[Task brief]: Rewrite the portion of the property-based testing talk description between "From this talk, the" and "developers writing tests.", inclusive, replacing "audience" with "attendees".

[Text excerpt]:
Anyone who is interested in getting improved counterexamples from their property based testing tools, and anyone who would like to to better understand how property based testing systems like QuickCheck actually work.
The code will be presented in Haskell, but the concepts are applicable to anyone who might want to build or improve purely functional testing tools for static or dynamically typed programming languages.
QuickCheck is a shockingly effective tool for validating the initial and ongoing correctness of production software. One of QuickCheck’s most compelling features is that when a test failure is found, the failing test case is simplified to a minimal counterexample, through a process called shrinking. This makes it significantly easier to understand why a test has failed.
The Haskell version of QuickCheck, and most of its derivatives, tackle shrinking in a type-directed fashion. The Erlang version on the other hand, and a few similar tools for other dynamic languages, couple their shrinking capability directly with their test data generators. Now, types are good, right? So surely the Haskell version is better! Why wouldn’t we want to use types to guide our shrinking process?
In this talk, I will highlight the technical and social problems that we, at Ambiata, experienced with type-directed shrinking. We’ll explore the alternative, integrated shrinking, and we’ll see that even in a statically typed language, integrated shrinking provides enormous benefits for developer productivity. We will see how to implement integrated shrinking, using rose trees, in the context of a strong statically typed language. Finally, we will see how to create a rose tree monad transformer, a tool which will allow us to create effectful test data generators, which still shrink properly!
From this talk, the audience will learn about the difference between type-directed and integrated shrinking, and how integrated shrinking can provide superior counterexamples, while placing a smaller burden on developers writing tests.

Stored data entries:
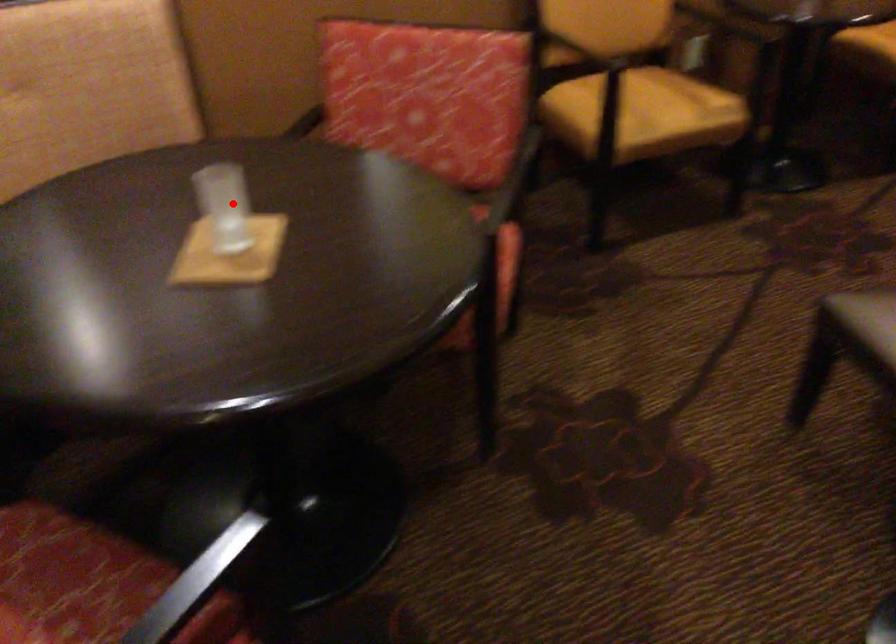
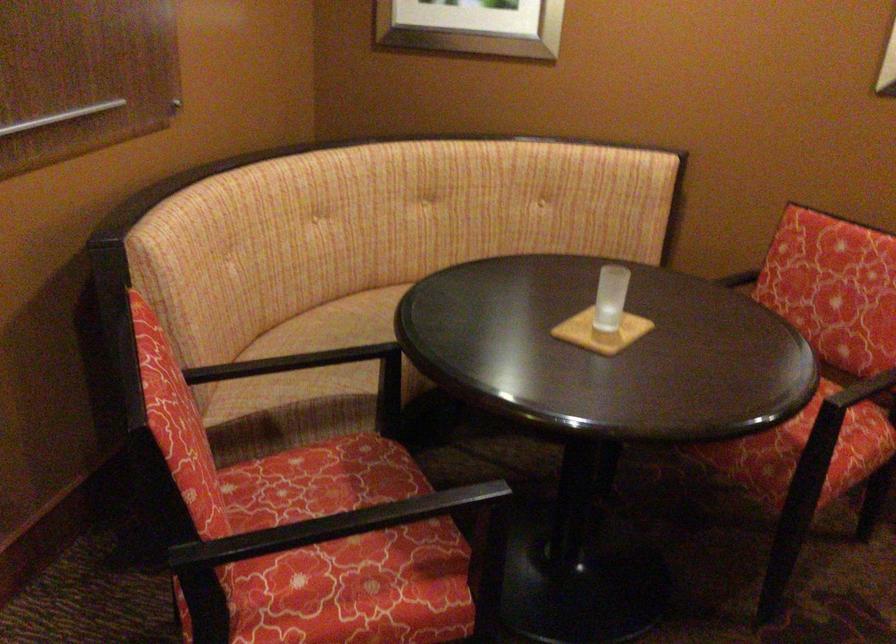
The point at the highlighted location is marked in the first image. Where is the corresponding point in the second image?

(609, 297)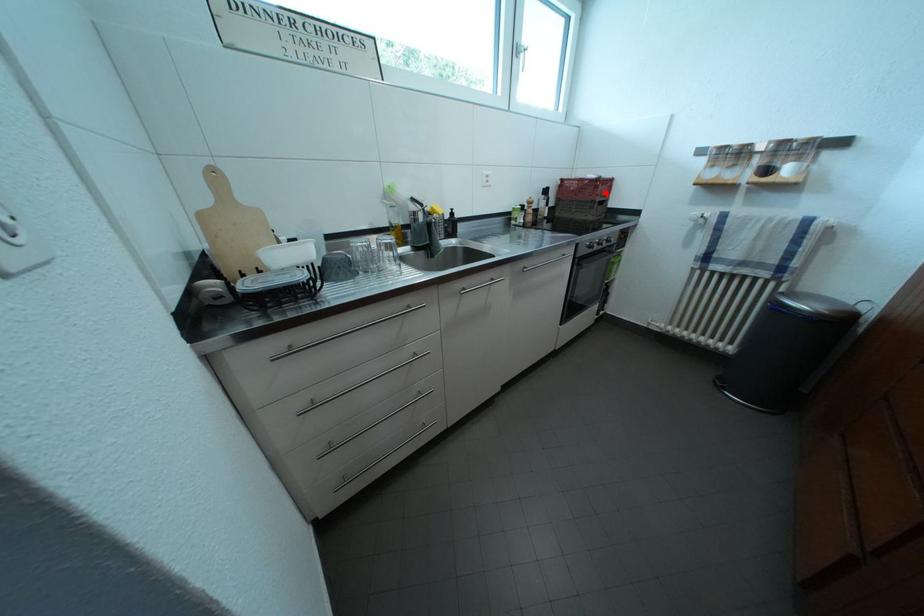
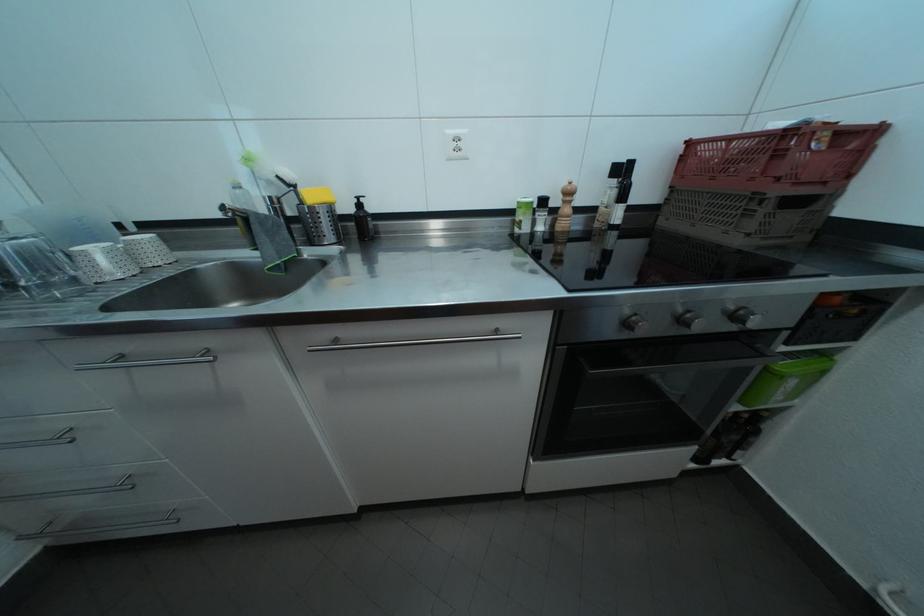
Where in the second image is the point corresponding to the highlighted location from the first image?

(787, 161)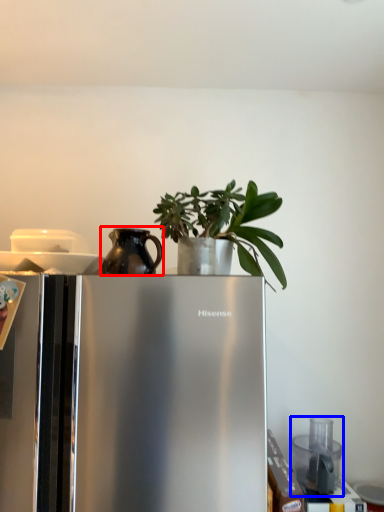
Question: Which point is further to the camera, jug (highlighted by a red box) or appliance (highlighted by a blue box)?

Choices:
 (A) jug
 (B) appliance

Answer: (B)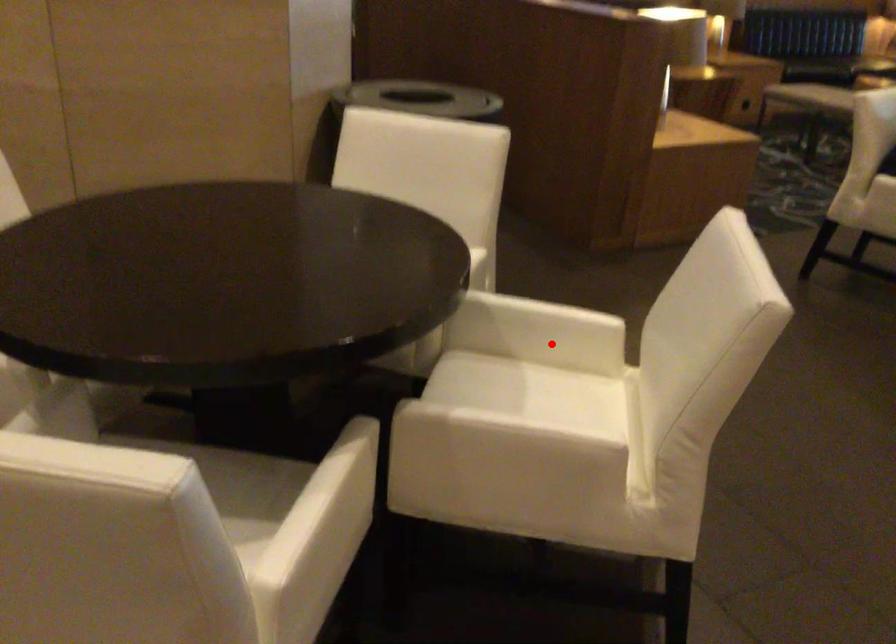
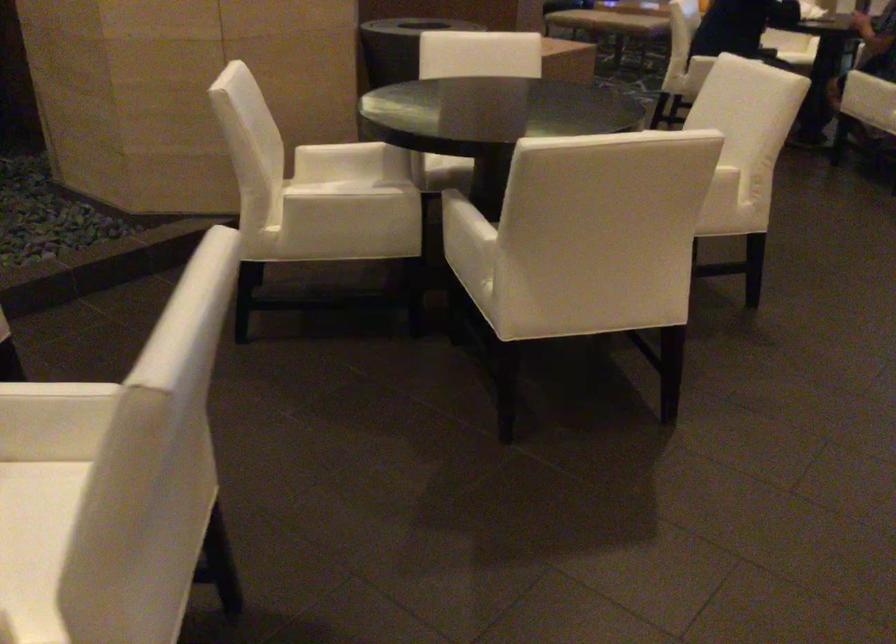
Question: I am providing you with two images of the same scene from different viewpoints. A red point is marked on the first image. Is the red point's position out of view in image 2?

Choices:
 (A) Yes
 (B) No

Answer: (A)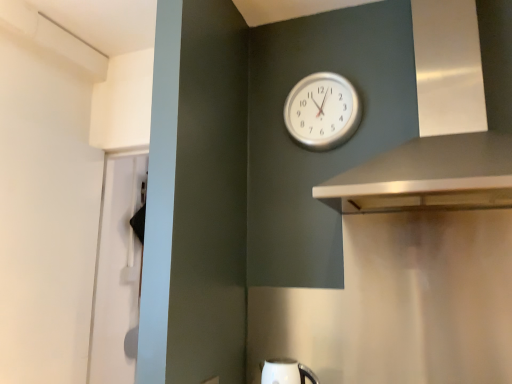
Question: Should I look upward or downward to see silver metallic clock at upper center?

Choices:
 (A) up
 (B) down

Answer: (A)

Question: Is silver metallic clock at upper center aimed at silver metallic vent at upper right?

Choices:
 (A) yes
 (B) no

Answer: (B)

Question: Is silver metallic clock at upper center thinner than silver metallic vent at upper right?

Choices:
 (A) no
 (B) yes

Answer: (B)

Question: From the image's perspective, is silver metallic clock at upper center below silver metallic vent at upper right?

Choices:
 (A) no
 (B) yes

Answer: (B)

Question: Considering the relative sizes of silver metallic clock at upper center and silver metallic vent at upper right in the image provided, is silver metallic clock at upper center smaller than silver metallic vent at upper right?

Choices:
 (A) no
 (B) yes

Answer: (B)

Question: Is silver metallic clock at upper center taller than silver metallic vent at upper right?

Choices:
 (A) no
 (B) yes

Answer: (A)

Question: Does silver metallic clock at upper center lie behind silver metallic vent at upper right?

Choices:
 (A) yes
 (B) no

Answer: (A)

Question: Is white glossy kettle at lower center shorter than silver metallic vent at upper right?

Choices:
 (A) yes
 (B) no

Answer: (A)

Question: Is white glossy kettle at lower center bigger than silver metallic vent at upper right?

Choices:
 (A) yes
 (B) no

[Response area]:
From this talk, the attendees will learn about the difference between type-directed and integrated shrinking, and how integrated shrinking can provide superior counterexamples, while placing a smaller burden on developers writing tests.